Vibrato! I'm very confused!
On a complete and random whim (no idea why) I went online at the end of last year, and ordered myself a violin. Then I called a local violin teacher and booked myself in for lessons.
It had been a struggle to get a even a semi-decent tone for a while (I practised only an hour per week so that explains that!) until about 3 weeks ago (when I started practising two hours per day). I've made a lot of improvement in tone, but of course, you all know how someone who has been playing for a few months sounds.
HOWEVER, something interesting happened, and I'm confused. Even though I'm following my teacher's pace and plan, and even though I know I have no business messing about with vibrato, or even thinking about it, a couple of days ago something stupidly exciting happened.
I spent approx an hour a day for two weeks trying very hard to get a vibrato movement going. Looked at a few exercises on my own, and practised them (just for a laugh). Felt like the most awkward and impossible thing in the world. Thought I was going to break my violin because of how the whole thing was shaking, and my left hand felt like it would get cramp from the effort.
Well, a couple of days ago I suddenly managed to play what felt like a faint and very inconsistent vibrato, and my hand was completely relaxed. Not musically pleasing, and by no means good technique, but I was so happy I nearly cried! Suddenly I was able to get a very rough and musical approximation of it, on a piece that I've been practising (In a Garden).
Question is, should I forget about it at this point and leave it to when my teacher things I'm ready? (She's a very very experienced teacher). Should I bring it up with her?
From everything I read, I should not even be trying vibrato for years yet, but here I am and I've found that I'm enjoying this so much. Due to travels etc I won' t be able to have a lesson with her for close to a month. What to do?!
You're fine, as long as you keep practicing the fundamentals that your teacher told you to practice, and your budding vibrato does not get in the way of doing the things the way your teacher told you. It is actually not abnormal that a violin student develops a vibrato of their own just by imitating more advanced students, a kind of vibrato envy, in the school where I learned the violin as a child long ago this was the normal situation. Then the teacher may have had to correct it a bit of course. The most important thing is, like you wrote yourself, keep your hand and your joints relaxed, and if your joints are not flexible yet, first work on developing that because it is a necessary condition for vibrato. Enjoy!!

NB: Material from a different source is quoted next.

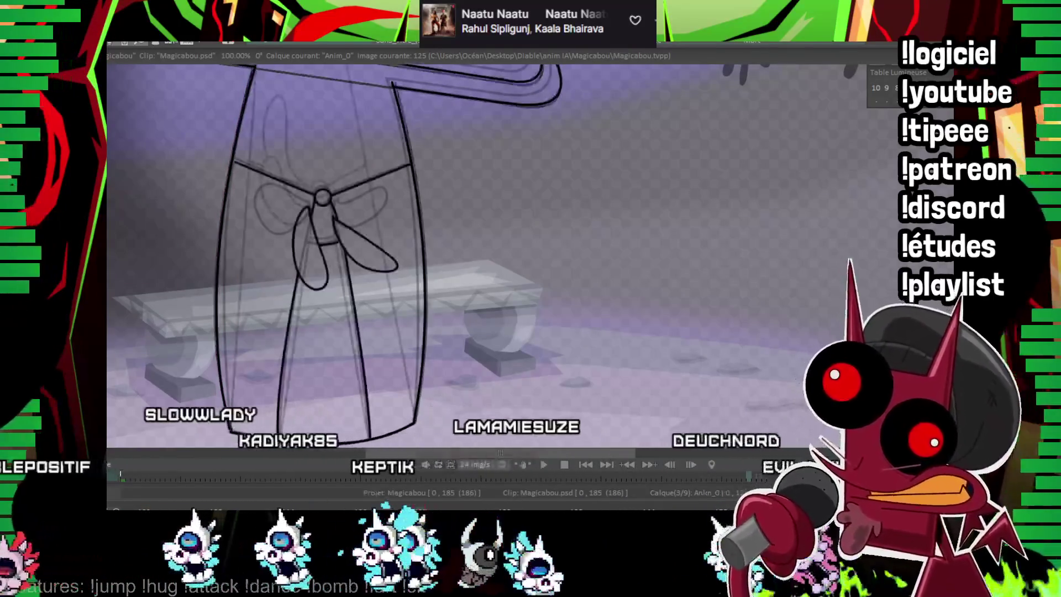
key("Right")
Step: Pan down to the bow on frame 126 and trace its left loop in black
scroll(356, 252, "up", 4)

There's nothing wrong with learning and doing new things aside from what you're being taught, I would mention it to your teacher and show him/her your progress.

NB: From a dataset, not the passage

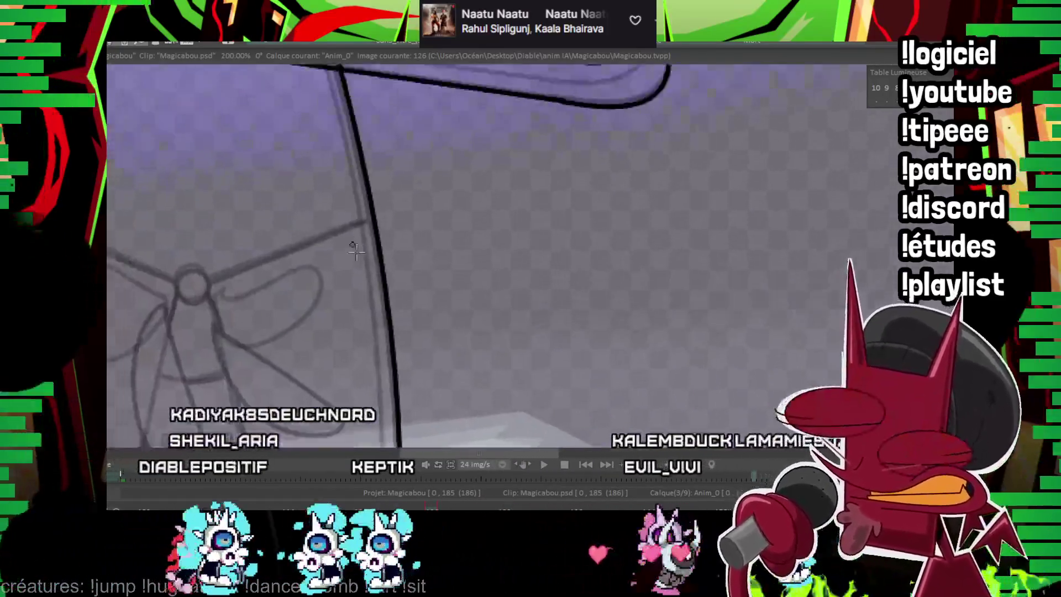
left_click_drag(356, 252, 389, 334)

Advancing technique is fine just make sure you don’t do it very much. Because you might think that the motion is a faint and inconsistent vibrato. However it might be technically flawed and only your teacher can tell. Keep practicing your fundamentals because I promise violin playing is so much more fun when you can make a sound on the instrument you enjoy.
If you have a lesson only after a month, I would not proceed with your vibrato. Things with violin are so very very hard to relearn.
I would forget about vibrato for a while.
I don't think it's harmful for you to come to a forum like this one to ask questions about your technique or progress. But I agree that you should not stray too far from what you are being taught because that tends to short-circuit the training you are paying for.
I usually find that students who self-introduce vibrato early on end up morphing their hand frame to allow the movement. Thus, their intonation quickly gets much worse because the consistency of their hand's setup is no longer reliable. Not only that, but a host of other issues can pop up as a result, such as tightness or over-looseness. So to put it simply, what you're doing is probably going to hurt your progress. It's not so much about having to unlearn the vibrato later, but about how it affects your hand frame now, particularly in the fragile early stages of learning.
Thanks for all the responses, everyone! Pretty much in line with what I was thinking.